• **Assignment**:
The records are to be repeated exactly, and any images in them are to be dropped.

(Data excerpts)
^^^^

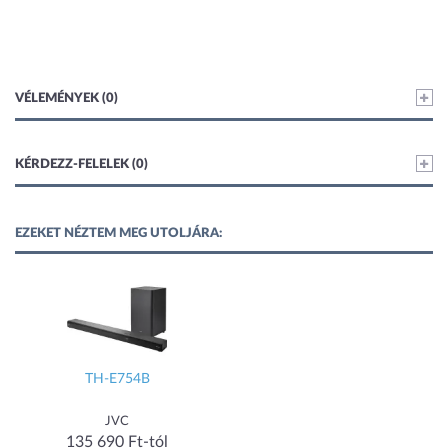
VÉLEMÉNYEK (0)
KÉRDEZZ-FELELEK (0)
EZEKET NÉZTEM MEG UTOLJÁRA:
TH-E754B
JVC
135 690 Ft-tól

^^^^

• **Answer**:
VÉLEMÉNYEK (0)
KÉRDEZZ-FELELEK (0)
EZEKET NÉZTEM MEG UTOLJÁRA:
TH-E754B
JVC
135 690 Ft-tól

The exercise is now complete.